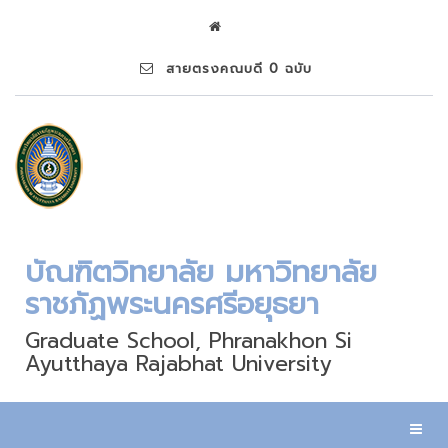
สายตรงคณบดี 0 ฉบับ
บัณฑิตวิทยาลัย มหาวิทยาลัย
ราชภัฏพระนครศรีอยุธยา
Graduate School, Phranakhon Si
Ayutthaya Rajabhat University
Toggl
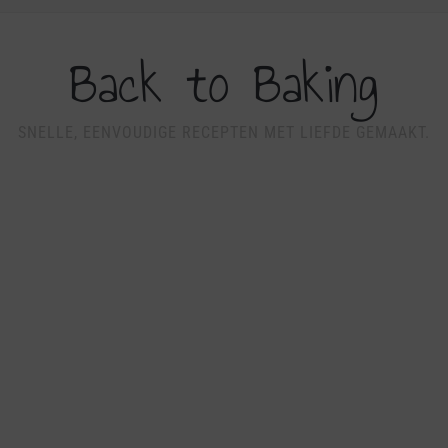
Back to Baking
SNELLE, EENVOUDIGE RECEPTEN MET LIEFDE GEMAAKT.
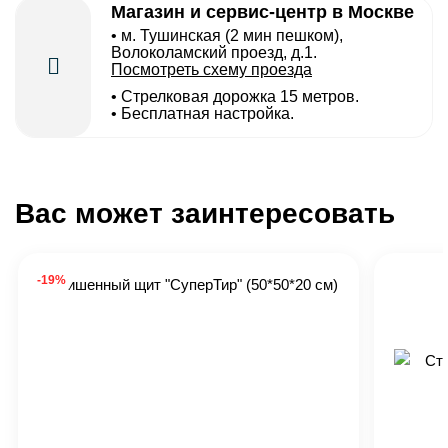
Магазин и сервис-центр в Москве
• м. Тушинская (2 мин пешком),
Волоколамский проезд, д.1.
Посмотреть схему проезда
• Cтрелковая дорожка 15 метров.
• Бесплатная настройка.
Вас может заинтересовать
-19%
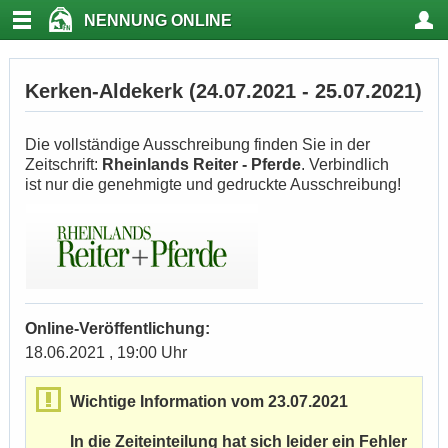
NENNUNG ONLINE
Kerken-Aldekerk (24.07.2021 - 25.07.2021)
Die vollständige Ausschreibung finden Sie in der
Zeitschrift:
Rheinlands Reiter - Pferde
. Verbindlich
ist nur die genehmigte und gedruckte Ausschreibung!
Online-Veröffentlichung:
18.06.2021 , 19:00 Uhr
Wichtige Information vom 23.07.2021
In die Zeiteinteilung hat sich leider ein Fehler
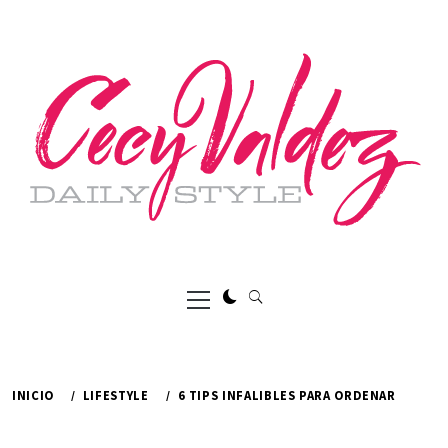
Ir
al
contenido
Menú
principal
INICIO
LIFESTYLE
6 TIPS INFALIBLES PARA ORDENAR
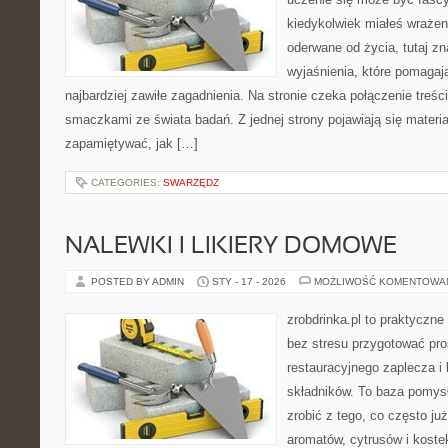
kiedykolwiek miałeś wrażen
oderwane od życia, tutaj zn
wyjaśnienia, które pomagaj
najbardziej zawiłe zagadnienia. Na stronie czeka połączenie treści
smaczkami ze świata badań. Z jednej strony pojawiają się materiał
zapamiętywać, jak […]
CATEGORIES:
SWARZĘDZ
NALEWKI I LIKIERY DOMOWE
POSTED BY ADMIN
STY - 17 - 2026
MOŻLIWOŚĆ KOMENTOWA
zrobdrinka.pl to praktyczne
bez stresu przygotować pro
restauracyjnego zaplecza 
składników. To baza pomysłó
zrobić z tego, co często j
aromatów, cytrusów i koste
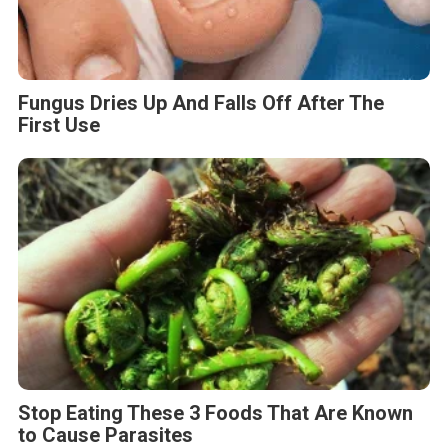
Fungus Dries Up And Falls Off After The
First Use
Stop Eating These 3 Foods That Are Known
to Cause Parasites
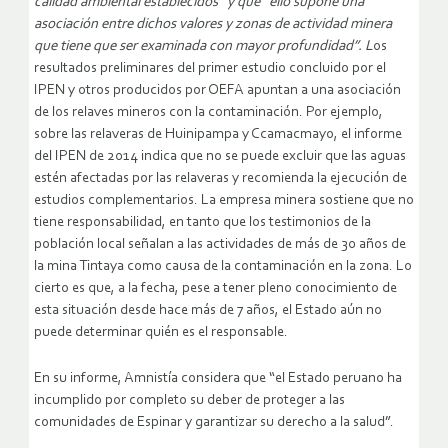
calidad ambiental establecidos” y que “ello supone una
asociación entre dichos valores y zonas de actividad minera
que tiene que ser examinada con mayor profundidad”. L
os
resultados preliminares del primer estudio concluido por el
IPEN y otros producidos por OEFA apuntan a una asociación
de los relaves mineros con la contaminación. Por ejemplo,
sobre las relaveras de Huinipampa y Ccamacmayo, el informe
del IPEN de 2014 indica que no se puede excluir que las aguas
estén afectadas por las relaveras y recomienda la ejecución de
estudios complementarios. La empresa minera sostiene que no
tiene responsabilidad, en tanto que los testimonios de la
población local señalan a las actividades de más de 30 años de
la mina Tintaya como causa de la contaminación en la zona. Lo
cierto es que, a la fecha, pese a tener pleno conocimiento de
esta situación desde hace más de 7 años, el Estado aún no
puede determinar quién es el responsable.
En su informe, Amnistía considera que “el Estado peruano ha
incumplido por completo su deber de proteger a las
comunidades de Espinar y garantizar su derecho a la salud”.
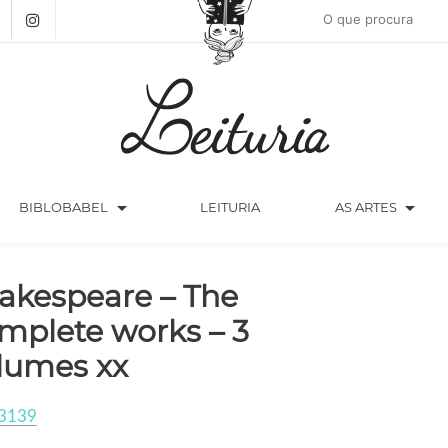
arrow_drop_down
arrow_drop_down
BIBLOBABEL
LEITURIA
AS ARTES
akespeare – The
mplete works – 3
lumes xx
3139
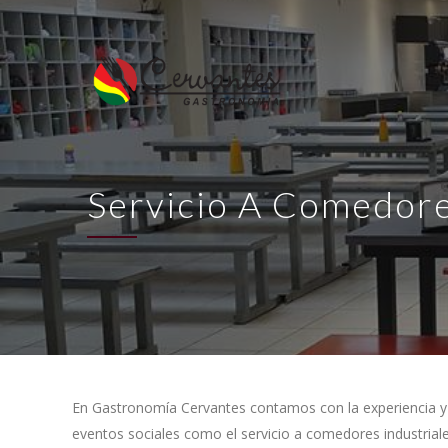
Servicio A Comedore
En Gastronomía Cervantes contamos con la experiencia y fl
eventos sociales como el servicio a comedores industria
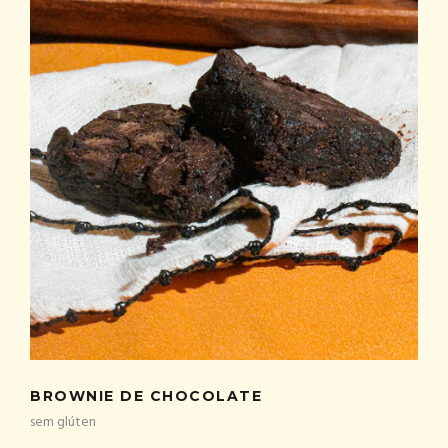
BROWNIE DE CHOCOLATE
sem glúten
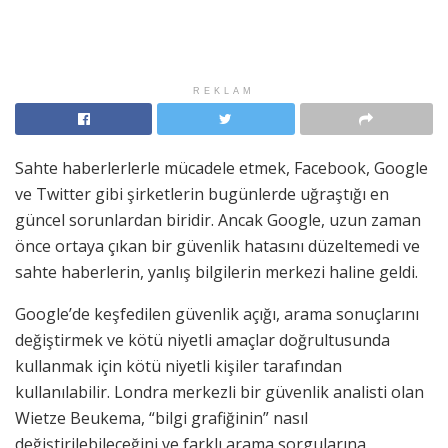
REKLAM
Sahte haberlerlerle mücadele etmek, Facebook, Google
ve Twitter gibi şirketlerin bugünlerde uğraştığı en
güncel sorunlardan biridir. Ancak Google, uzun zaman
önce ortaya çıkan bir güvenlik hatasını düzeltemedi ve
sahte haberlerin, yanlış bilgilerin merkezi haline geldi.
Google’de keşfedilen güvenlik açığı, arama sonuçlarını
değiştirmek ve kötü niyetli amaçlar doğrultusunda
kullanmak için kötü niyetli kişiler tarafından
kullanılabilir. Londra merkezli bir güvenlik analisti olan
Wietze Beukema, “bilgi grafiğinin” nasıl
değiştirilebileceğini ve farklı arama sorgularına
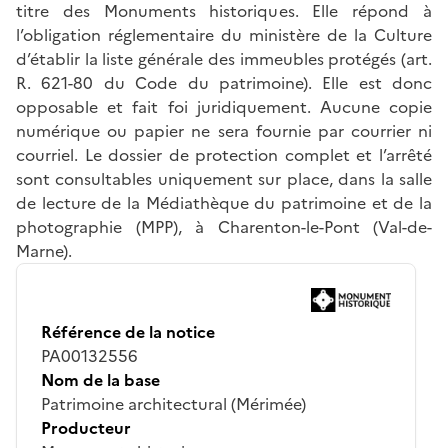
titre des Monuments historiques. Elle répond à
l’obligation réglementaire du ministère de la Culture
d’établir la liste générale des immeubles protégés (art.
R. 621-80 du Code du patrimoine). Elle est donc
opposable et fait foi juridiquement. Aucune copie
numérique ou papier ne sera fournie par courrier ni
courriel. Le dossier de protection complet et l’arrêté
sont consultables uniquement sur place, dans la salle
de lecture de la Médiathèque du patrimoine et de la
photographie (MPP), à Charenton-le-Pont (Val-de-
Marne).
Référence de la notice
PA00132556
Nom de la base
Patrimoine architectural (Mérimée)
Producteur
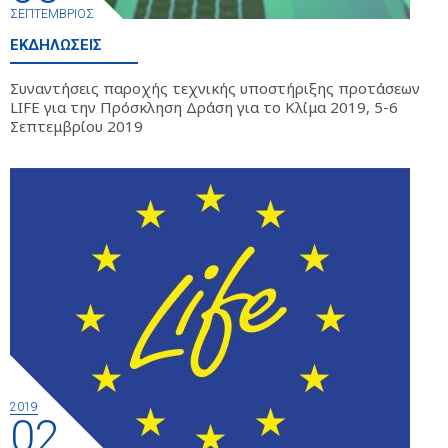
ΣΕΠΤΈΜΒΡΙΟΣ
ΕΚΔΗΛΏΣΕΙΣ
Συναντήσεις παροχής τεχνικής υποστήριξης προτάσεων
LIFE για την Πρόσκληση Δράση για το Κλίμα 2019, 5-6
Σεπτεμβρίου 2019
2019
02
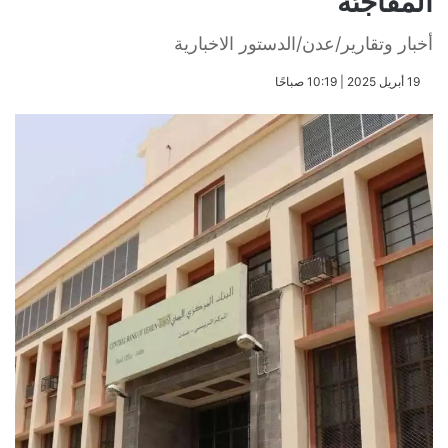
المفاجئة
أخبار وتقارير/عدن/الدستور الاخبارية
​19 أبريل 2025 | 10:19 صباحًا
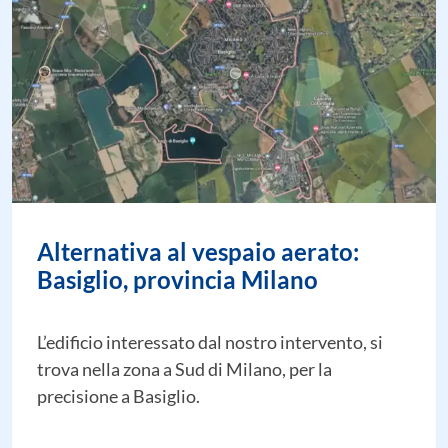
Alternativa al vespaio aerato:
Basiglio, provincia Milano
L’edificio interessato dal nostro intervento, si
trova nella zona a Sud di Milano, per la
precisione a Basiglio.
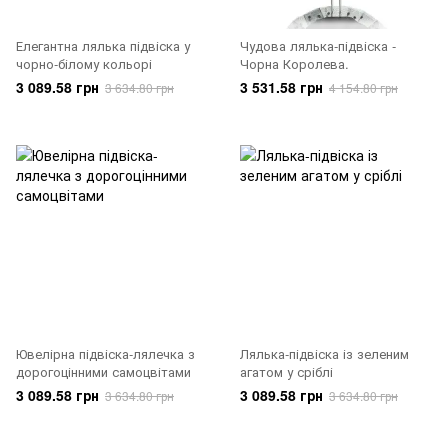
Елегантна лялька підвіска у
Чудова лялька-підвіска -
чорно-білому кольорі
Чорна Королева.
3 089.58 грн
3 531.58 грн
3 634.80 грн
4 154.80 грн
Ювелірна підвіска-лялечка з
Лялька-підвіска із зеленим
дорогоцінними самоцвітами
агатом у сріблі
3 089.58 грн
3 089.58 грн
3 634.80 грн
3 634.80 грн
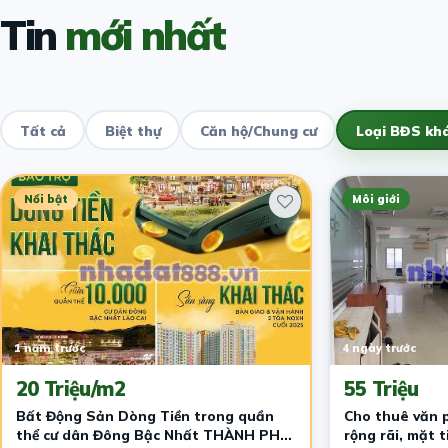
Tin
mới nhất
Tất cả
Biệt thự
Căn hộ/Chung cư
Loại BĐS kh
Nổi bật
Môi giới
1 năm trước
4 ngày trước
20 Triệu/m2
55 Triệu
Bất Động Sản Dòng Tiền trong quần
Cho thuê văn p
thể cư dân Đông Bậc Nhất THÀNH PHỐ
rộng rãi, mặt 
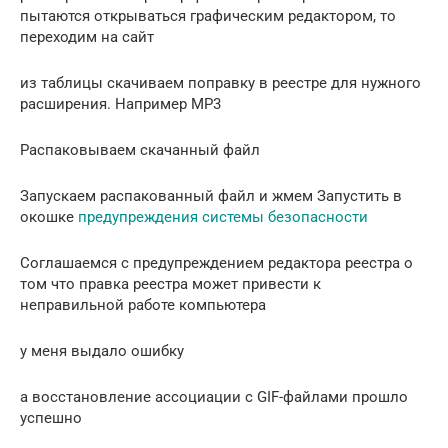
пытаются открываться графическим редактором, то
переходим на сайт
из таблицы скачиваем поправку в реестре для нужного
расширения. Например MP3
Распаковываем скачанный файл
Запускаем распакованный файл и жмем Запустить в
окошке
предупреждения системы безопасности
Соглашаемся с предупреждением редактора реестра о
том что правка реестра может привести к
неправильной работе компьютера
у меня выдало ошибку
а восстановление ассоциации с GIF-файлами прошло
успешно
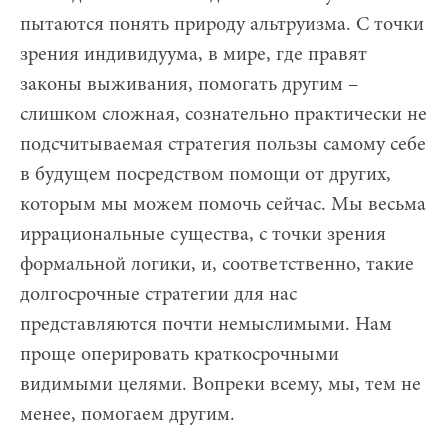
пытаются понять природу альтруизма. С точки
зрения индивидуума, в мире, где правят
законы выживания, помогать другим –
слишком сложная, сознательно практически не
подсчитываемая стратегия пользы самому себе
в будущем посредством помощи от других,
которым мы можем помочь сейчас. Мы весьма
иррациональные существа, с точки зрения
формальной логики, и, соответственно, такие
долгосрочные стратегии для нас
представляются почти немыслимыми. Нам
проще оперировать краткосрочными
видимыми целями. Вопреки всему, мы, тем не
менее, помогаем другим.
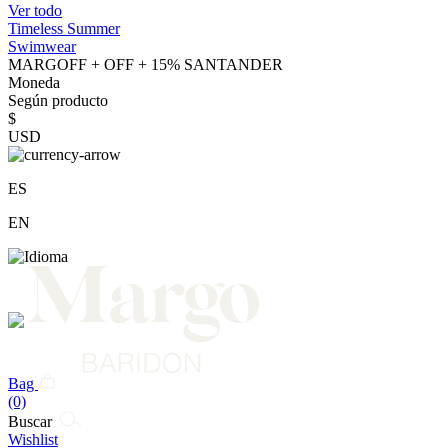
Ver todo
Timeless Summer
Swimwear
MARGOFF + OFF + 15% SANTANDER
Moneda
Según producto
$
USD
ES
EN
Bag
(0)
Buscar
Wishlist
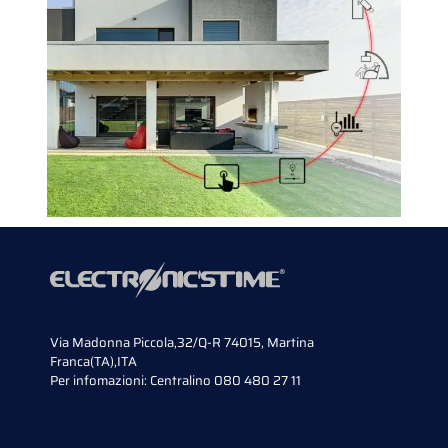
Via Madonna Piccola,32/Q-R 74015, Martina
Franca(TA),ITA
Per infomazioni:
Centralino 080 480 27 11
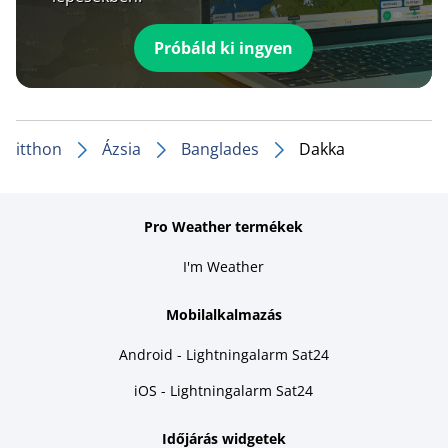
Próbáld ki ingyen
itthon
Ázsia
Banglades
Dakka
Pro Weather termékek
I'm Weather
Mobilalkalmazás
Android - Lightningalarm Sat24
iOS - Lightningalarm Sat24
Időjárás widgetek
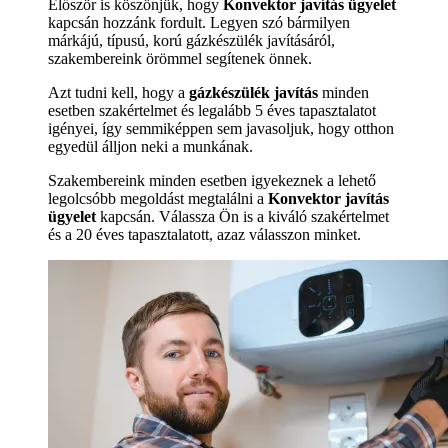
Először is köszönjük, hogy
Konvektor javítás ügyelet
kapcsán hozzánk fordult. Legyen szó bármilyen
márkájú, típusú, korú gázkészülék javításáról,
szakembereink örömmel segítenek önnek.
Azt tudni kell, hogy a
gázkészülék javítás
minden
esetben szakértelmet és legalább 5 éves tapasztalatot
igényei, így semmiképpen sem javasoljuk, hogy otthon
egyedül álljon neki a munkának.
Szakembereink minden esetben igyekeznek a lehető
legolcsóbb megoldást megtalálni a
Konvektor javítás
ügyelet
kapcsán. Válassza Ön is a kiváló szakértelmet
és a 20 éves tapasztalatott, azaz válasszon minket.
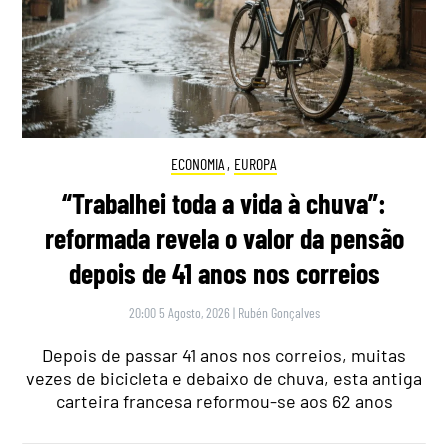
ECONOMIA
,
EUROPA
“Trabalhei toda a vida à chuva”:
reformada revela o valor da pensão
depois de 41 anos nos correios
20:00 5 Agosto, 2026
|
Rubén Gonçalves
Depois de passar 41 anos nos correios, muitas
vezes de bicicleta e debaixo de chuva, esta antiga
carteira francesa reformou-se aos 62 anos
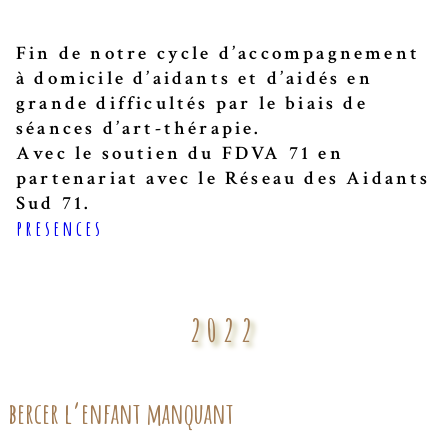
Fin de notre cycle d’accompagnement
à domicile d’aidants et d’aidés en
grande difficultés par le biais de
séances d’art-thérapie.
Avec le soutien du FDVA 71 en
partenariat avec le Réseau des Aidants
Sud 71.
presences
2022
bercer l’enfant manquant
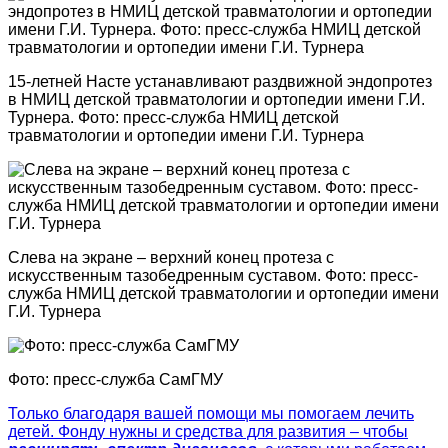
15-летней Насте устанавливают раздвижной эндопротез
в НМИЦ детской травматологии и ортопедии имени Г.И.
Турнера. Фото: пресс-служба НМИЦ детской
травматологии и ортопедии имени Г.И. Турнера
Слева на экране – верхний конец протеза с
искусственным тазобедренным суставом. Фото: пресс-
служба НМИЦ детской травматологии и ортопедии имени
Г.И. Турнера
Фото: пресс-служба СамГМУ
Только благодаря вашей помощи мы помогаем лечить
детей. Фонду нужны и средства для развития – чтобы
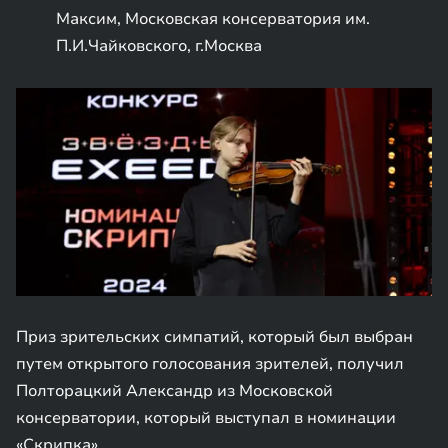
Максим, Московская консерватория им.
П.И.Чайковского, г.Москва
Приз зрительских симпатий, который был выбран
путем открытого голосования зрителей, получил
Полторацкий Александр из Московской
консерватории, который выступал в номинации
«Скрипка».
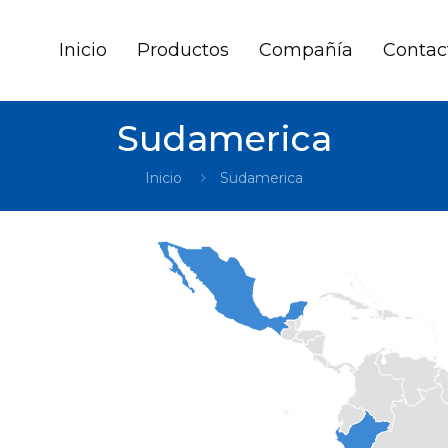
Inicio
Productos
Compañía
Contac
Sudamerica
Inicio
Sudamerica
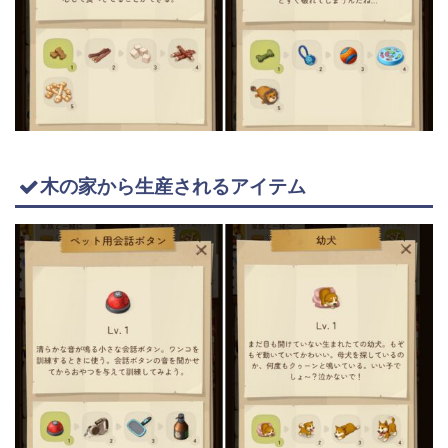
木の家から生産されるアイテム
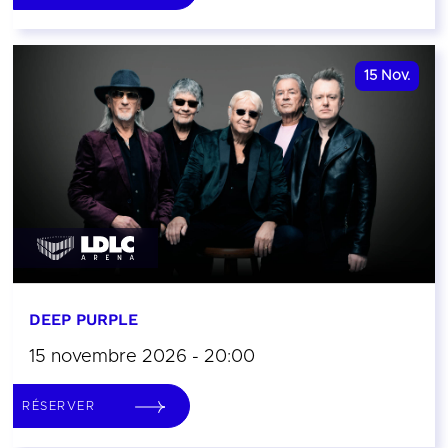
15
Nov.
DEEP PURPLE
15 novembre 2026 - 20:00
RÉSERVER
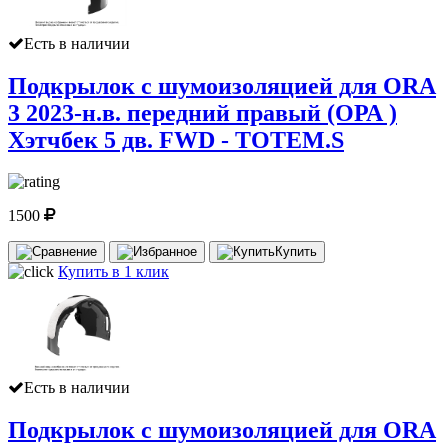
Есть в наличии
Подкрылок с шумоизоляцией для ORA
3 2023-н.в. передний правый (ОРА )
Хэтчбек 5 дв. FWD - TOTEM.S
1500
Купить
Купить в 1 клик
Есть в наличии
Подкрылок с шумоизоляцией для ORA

*WORK TO COMPLETE*.
Please revise the lines of the entries starting with the line containing "Először is köszönjük, hogy" and going on through the line containing "kapcsán. Válassza Ön is a kiváló szakértelmet". Write out only those lines, replacing "Konvektor javítás" with "Kazán javítás" and leaving everything else unchanged.

*OUTPUT FOR THIS EXERCISE*.
Először is köszönjük, hogy
Kazán javítás ügyelet
kapcsán hozzánk fordult. Legyen szó bármilyen
márkájú, típusú, korú gázkészülék javításáról,
szakembereink örömmel segítenek önnek.
Azt tudni kell, hogy a
gázkészülék javítás
minden
esetben szakértelmet és legalább 5 éves tapasztalatot
igényei, így semmiképpen sem javasoljuk, hogy otthon
egyedül álljon neki a munkának.
Szakembereink minden esetben igyekeznek a lehető
legolcsóbb megoldást megtalálni a
Kazán javítás
ügyelet
kapcsán. Válassza Ön is a kiváló szakértelmet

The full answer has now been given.